The attorney general of Texas has filed a friend of the court brief with the U.S. Ninth Circuit Court of Appeals in support of President Trump’s immigration order.
Texas Attorney General Ken Paxton says the president’s order is constitutional and “a lawful exercise of congressionally delegated executive power over foreign affairs and national security.”
“The law makes it very clear that the president has discretion to protect the safety of the American people and our nation’s institutions with respect to who can come into this country,” Attorney General Paxton said in a statement obtained by Breitbart Texas. “The safety of the American people and the security of our country are President Trump’s major responsibilities under the law.”
The brief argues that President Trump’s executive order “falls well within the powers of Congress delegated to the Executive,” and rebuts the plaintiff’s claim that the executive order violates the Immigration and Nationality Act (INA). Moreover, it argues, “Plaintiffs’ lawsuit presents no basis to enjoin the Executive’s exercise of the power delegated to it by Congress.”
The plaintiff states’ due process claim must not be sustained he writes, “because nonresident aliens abroad have no constitutionally protected right to seek entry into the United States.”
“Like every other State in the Union, amicus [Texas] has a significant interest in protecting its residents’ safety,” the brief begins. Texas accepts however that, “the State itself possesses no authority to set the terms and conditions of entry for aliens seeking to enter the United States, or to restrict the entry of such aliens for foreign-affairs, public-safety, or national-security reasons. Instead, the State relies on the federal Executive Branch to carry out that function, pursuant to the laws of Congress.” And Congress has given the executive branch “significant authority to prohibit aliens from entering the country, and the challenged Executive Order is a lawful exercise of that authority.”

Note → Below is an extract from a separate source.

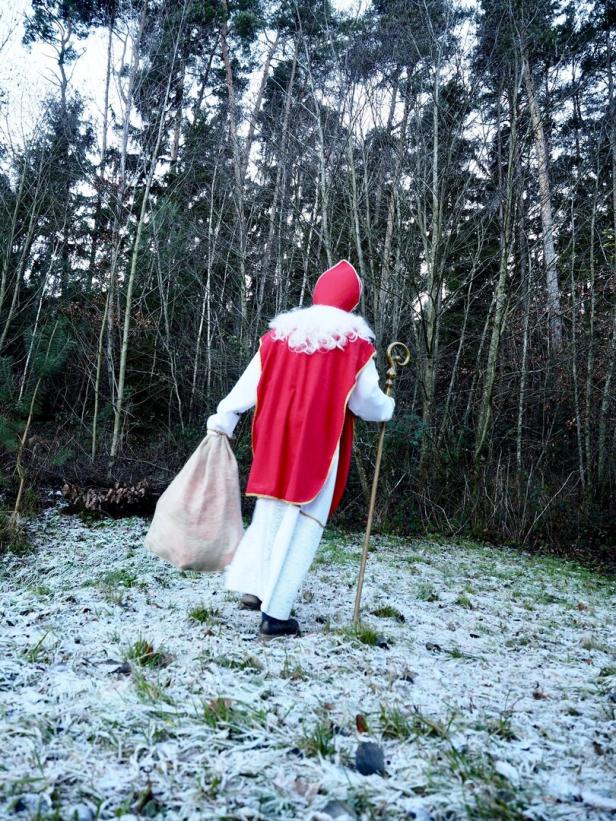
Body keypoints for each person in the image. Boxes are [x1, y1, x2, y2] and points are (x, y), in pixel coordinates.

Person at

Federal law gives President Trump the statutory authority for the executive order, the Texas attorney general writes in the brief. He cites 8 U.S. Code section 1182 that provides:
Whenever the President finds that the entry of any aliens or of any class of aliens into the United States would be detrimental to the interests of the United States, he may by proclamation, and for such period as he shall deem necessary, suspend the entry of all aliens or any class of aliens as immigrants or nonimmigrants, or impose on the entry of aliens any restrictions he may deem to be appropriate.
As reported by Breitbart News on January 27, President Trump signed an executive order that temporarily bars refugees from entering the United States. The U.S. Court of Appeals for the Ninth Circuit, known for its liberal rulings, asserted a novel theory to say it had jurisdiction to affirm the lower court’s order staying President Trump’s temporary travel halt, reported Breitbart News’ Ken Klukowski. Federal appellate courts do not have jurisdiction to review a lower district court’s temporary restraining order.
The senior legal editor for Breitbart News reported on February 6 that “Washington and Minnesota’s lawsuit against President Donald Trump’s immigration executive order (EO) showcases a cavalcade of legal errors,” including that the case should have been dismissed in whole or in part for lack of jurisdiction. He also noted that the district court judge did not have the legal authority to issue an order that applied nationwide, and the judge did not comply with the law by stating the legal basis to issue the temporary restraining order.
This article has been updated to reflect additional information.